• _Extracted data_:
====

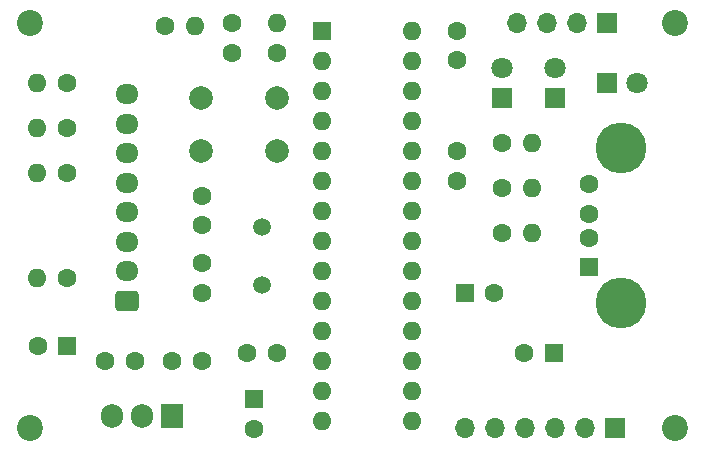
<source format=gbs>
G04 #@! TF.GenerationSoftware,KiCad,Pcbnew,(6.0.6)*
G04 #@! TF.CreationDate,2023-05-14T15:30:48+09:00*
G04 #@! TF.ProjectId,USBKeyboard4S1,5553424b-6579-4626-9f61-72643453312e,0.1*
G04 #@! TF.SameCoordinates,Original*
G04 #@! TF.FileFunction,Soldermask,Bot*
G04 #@! TF.FilePolarity,Negative*
%FSLAX46Y46*%
G04 Gerber Fmt 4.6, Leading zero omitted, Abs format (unit mm)*
G04 Created by KiCad (PCBNEW (6.0.6)) date 2023-05-14 15:30:48*
%MOMM*%
%LPD*%
G01*
G04 APERTURE LIST*
G04 Aperture macros list*
%AMRoundRect*
0 Rectangle with rounded corners*
0 $1 Rounding radius*
0 $2 $3 $4 $5 $6 $7 $8 $9 X,Y pos of 4 corners*
0 Add a 4 corners polygon primitive as box body*
4,1,4,$2,$3,$4,$5,$6,$7,$8,$9,$2,$3,0*
0 Add four circle primitives for the rounded corners*
1,1,$1+$1,$2,$3*
1,1,$1+$1,$4,$5*
1,1,$1+$1,$6,$7*
1,1,$1+$1,$8,$9*
0 Add four rect primitives between the rounded corners*
20,1,$1+$1,$2,$3,$4,$5,0*
20,1,$1+$1,$4,$5,$6,$7,0*
20,1,$1+$1,$6,$7,$8,$9,0*
20,1,$1+$1,$8,$9,$2,$3,0*%
G04 Aperture macros list end*
%ADD10R,1.700000X1.700000*%
%ADD11O,1.700000X1.700000*%
%ADD12R,1.905000X2.000000*%
%ADD13O,1.905000X2.000000*%
%ADD14C,1.600000*%
%ADD15R,1.600000X1.600000*%
%ADD16R,1.800000X1.800000*%
%ADD17C,1.800000*%
%ADD18C,2.200000*%
%ADD19O,1.600000X1.600000*%
%ADD20C,1.500000*%
%ADD21R,1.500000X1.600000*%
%ADD22C,4.300000*%
%ADD23C,2.000000*%
%ADD24RoundRect,0.250000X0.725000X-0.600000X0.725000X0.600000X-0.725000X0.600000X-0.725000X-0.600000X0*%
%ADD25O,1.950000X1.700000*%
G04 APERTURE END LIST*
D10*
X157480000Y-69215000D03*
D11*
X154940000Y-69215000D03*
X152400000Y-69215000D03*
X149860000Y-69215000D03*
D12*
X120650000Y-102470000D03*
D13*
X118110000Y-102470000D03*
X115570000Y-102470000D03*
D14*
X117475000Y-97790000D03*
X114975000Y-97790000D03*
D15*
X127595000Y-101029888D03*
D14*
X127595000Y-103529888D03*
D16*
X148590000Y-75565000D03*
D17*
X148590000Y-73025000D03*
D18*
X108585000Y-69215000D03*
D14*
X123150000Y-97790000D03*
X120650000Y-97790000D03*
D18*
X163195000Y-69215000D03*
D14*
X120015000Y-69440000D03*
D19*
X122555000Y-69440000D03*
D14*
X111760000Y-74295000D03*
D19*
X109220000Y-74295000D03*
D20*
X128270000Y-91360000D03*
X128270000Y-86460000D03*
D14*
X129500000Y-97155000D03*
X127000000Y-97155000D03*
D10*
X158115000Y-103505000D03*
D11*
X155575000Y-103505000D03*
X153035000Y-103505000D03*
X150495000Y-103505000D03*
X147955000Y-103505000D03*
X145415000Y-103505000D03*
D14*
X129540000Y-71755000D03*
D19*
X129540000Y-69215000D03*
D14*
X144780000Y-69850000D03*
X144780000Y-72350000D03*
D18*
X163195000Y-103505000D03*
D15*
X152947380Y-97155000D03*
D14*
X150447380Y-97155000D03*
D21*
X155930000Y-89860000D03*
D14*
X155930000Y-87360000D03*
X155930000Y-85360000D03*
X155930000Y-82860000D03*
D22*
X158640000Y-92930000D03*
X158640000Y-79790000D03*
D14*
X144780000Y-82550000D03*
X144780000Y-80050000D03*
X111760000Y-90805000D03*
D19*
X109220000Y-90805000D03*
D15*
X145415000Y-92075000D03*
D14*
X147915000Y-92075000D03*
X148590000Y-79375000D03*
D19*
X151130000Y-79375000D03*
D16*
X157480000Y-74295000D03*
D17*
X160020000Y-74295000D03*
D15*
X133350000Y-69835000D03*
D19*
X133350000Y-72375000D03*
X133350000Y-74915000D03*
X133350000Y-77455000D03*
X133350000Y-79995000D03*
X133350000Y-82535000D03*
X133350000Y-85075000D03*
X133350000Y-87615000D03*
X133350000Y-90155000D03*
X133350000Y-92695000D03*
X133350000Y-95235000D03*
X133350000Y-97775000D03*
X133350000Y-100315000D03*
X133350000Y-102855000D03*
X140970000Y-102855000D03*
X140970000Y-100315000D03*
X140970000Y-97775000D03*
X140970000Y-95235000D03*
X140970000Y-92695000D03*
X140970000Y-90155000D03*
X140970000Y-87615000D03*
X140970000Y-85075000D03*
X140970000Y-82535000D03*
X140970000Y-79995000D03*
X140970000Y-77455000D03*
X140970000Y-74915000D03*
X140970000Y-72375000D03*
X140970000Y-69835000D03*
D15*
X111760000Y-96520000D03*
D14*
X109260000Y-96520000D03*
X111760000Y-78105000D03*
D19*
X109220000Y-78105000D03*
D14*
X148590000Y-86995000D03*
D19*
X151130000Y-86995000D03*
D14*
X123190000Y-83820000D03*
X123190000Y-86320000D03*
X125730000Y-69215000D03*
X125730000Y-71715000D03*
X111760000Y-81915000D03*
D19*
X109220000Y-81915000D03*
D23*
X129540000Y-80065000D03*
X123040000Y-80065000D03*
X123040000Y-75565000D03*
X129540000Y-75565000D03*
D16*
X153035000Y-75565000D03*
D17*
X153035000Y-73025000D03*
D14*
X148590000Y-83185000D03*
D19*
X151130000Y-83185000D03*
D18*
X108585000Y-103505000D03*
D14*
X123190000Y-89555000D03*
X123190000Y-92055000D03*
D24*
X116840000Y-92710000D03*
D25*
X116840000Y-90210000D03*
X116840000Y-87710000D03*
X116840000Y-85210000D03*
X116840000Y-82710000D03*
X116840000Y-80210000D03*
X116840000Y-77710000D03*
X116840000Y-75210000D03*
M02*

</source>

====

• _Exercise brief_: None of the pictures belongs in the answer, but all the entries must be repeated exactly.

• _Answer to the problem_:
<source format=gbs>
G04 #@! TF.GenerationSoftware,KiCad,Pcbnew,(6.0.6)*
G04 #@! TF.CreationDate,2023-05-14T15:30:48+09:00*
G04 #@! TF.ProjectId,USBKeyboard4S1,5553424b-6579-4626-9f61-72643453312e,0.1*
G04 #@! TF.SameCoordinates,Original*
G04 #@! TF.FileFunction,Soldermask,Bot*
G04 #@! TF.FilePolarity,Negative*
%FSLAX46Y46*%
G04 Gerber Fmt 4.6, Leading zero omitted, Abs format (unit mm)*
G04 Created by KiCad (PCBNEW (6.0.6)) date 2023-05-14 15:30:48*
%MOMM*%
%LPD*%
G01*
G04 APERTURE LIST*
G04 Aperture macros list*
%AMRoundRect*
0 Rectangle with rounded corners*
0 $1 Rounding radius*
0 $2 $3 $4 $5 $6 $7 $8 $9 X,Y pos of 4 corners*
0 Add a 4 corners polygon primitive as box body*
4,1,4,$2,$3,$4,$5,$6,$7,$8,$9,$2,$3,0*
0 Add four circle primitives for the rounded corners*
1,1,$1+$1,$2,$3*
1,1,$1+$1,$4,$5*
1,1,$1+$1,$6,$7*
1,1,$1+$1,$8,$9*
0 Add four rect primitives between the rounded corners*
20,1,$1+$1,$2,$3,$4,$5,0*
20,1,$1+$1,$4,$5,$6,$7,0*
20,1,$1+$1,$6,$7,$8,$9,0*
20,1,$1+$1,$8,$9,$2,$3,0*%
G04 Aperture macros list end*
%ADD10R,1.700000X1.700000*%
%ADD11O,1.700000X1.700000*%
%ADD12R,1.905000X2.000000*%
%ADD13O,1.905000X2.000000*%
%ADD14C,1.600000*%
%ADD15R,1.600000X1.600000*%
%ADD16R,1.800000X1.800000*%
%ADD17C,1.800000*%
%ADD18C,2.200000*%
%ADD19O,1.600000X1.600000*%
%ADD20C,1.500000*%
%ADD21R,1.500000X1.600000*%
%ADD22C,4.300000*%
%ADD23C,2.000000*%
%ADD24RoundRect,0.250000X0.725000X-0.600000X0.725000X0.600000X-0.725000X0.600000X-0.725000X-0.600000X0*%
%ADD25O,1.950000X1.700000*%
G04 APERTURE END LIST*
D10*
X157480000Y-69215000D03*
D11*
X154940000Y-69215000D03*
X152400000Y-69215000D03*
X149860000Y-69215000D03*
D12*
X120650000Y-102470000D03*
D13*
X118110000Y-102470000D03*
X115570000Y-102470000D03*
D14*
X117475000Y-97790000D03*
X114975000Y-97790000D03*
D15*
X127595000Y-101029888D03*
D14*
X127595000Y-103529888D03*
D16*
X148590000Y-75565000D03*
D17*
X148590000Y-73025000D03*
D18*
X108585000Y-69215000D03*
D14*
X123150000Y-97790000D03*
X120650000Y-97790000D03*
D18*
X163195000Y-69215000D03*
D14*
X120015000Y-69440000D03*
D19*
X122555000Y-69440000D03*
D14*
X111760000Y-74295000D03*
D19*
X109220000Y-74295000D03*
D20*
X128270000Y-91360000D03*
X128270000Y-86460000D03*
D14*
X129500000Y-97155000D03*
X127000000Y-97155000D03*
D10*
X158115000Y-103505000D03*
D11*
X155575000Y-103505000D03*
X153035000Y-103505000D03*
X150495000Y-103505000D03*
X147955000Y-103505000D03*
X145415000Y-103505000D03*
D14*
X129540000Y-71755000D03*
D19*
X129540000Y-69215000D03*
D14*
X144780000Y-69850000D03*
X144780000Y-72350000D03*
D18*
X163195000Y-103505000D03*
D15*
X152947380Y-97155000D03*
D14*
X150447380Y-97155000D03*
D21*
X155930000Y-89860000D03*
D14*
X155930000Y-87360000D03*
X155930000Y-85360000D03*
X155930000Y-82860000D03*
D22*
X158640000Y-92930000D03*
X158640000Y-79790000D03*
D14*
X144780000Y-82550000D03*
X144780000Y-80050000D03*
X111760000Y-90805000D03*
D19*
X109220000Y-90805000D03*
D15*
X145415000Y-92075000D03*
D14*
X147915000Y-92075000D03*
X148590000Y-79375000D03*
D19*
X151130000Y-79375000D03*
D16*
X157480000Y-74295000D03*
D17*
X160020000Y-74295000D03*
D15*
X133350000Y-69835000D03*
D19*
X133350000Y-72375000D03*
X133350000Y-74915000D03*
X133350000Y-77455000D03*
X133350000Y-79995000D03*
X133350000Y-82535000D03*
X133350000Y-85075000D03*
X133350000Y-87615000D03*
X133350000Y-90155000D03*
X133350000Y-92695000D03*
X133350000Y-95235000D03*
X133350000Y-97775000D03*
X133350000Y-100315000D03*
X133350000Y-102855000D03*
X140970000Y-102855000D03*
X140970000Y-100315000D03*
X140970000Y-97775000D03*
X140970000Y-95235000D03*
X140970000Y-92695000D03*
X140970000Y-90155000D03*
X140970000Y-87615000D03*
X140970000Y-85075000D03*
X140970000Y-82535000D03*
X140970000Y-79995000D03*
X140970000Y-77455000D03*
X140970000Y-74915000D03*
X140970000Y-72375000D03*
X140970000Y-69835000D03*
D15*
X111760000Y-96520000D03*
D14*
X109260000Y-96520000D03*
X111760000Y-78105000D03*
D19*
X109220000Y-78105000D03*
D14*
X148590000Y-86995000D03*
D19*
X151130000Y-86995000D03*
D14*
X123190000Y-83820000D03*
X123190000Y-86320000D03*
X125730000Y-69215000D03*
X125730000Y-71715000D03*
X111760000Y-81915000D03*
D19*
X109220000Y-81915000D03*
D23*
X129540000Y-80065000D03*
X123040000Y-80065000D03*
X123040000Y-75565000D03*
X129540000Y-75565000D03*
D16*
X153035000Y-75565000D03*
D17*
X153035000Y-73025000D03*
D14*
X148590000Y-83185000D03*
D19*
X151130000Y-83185000D03*
D18*
X108585000Y-103505000D03*
D14*
X123190000Y-89555000D03*
X123190000Y-92055000D03*
D24*
X116840000Y-92710000D03*
D25*
X116840000Y-90210000D03*
X116840000Y-87710000D03*
X116840000Y-85210000D03*
X116840000Y-82710000D03*
X116840000Y-80210000D03*
X116840000Y-77710000D03*
X116840000Y-75210000D03*
M02*

</source>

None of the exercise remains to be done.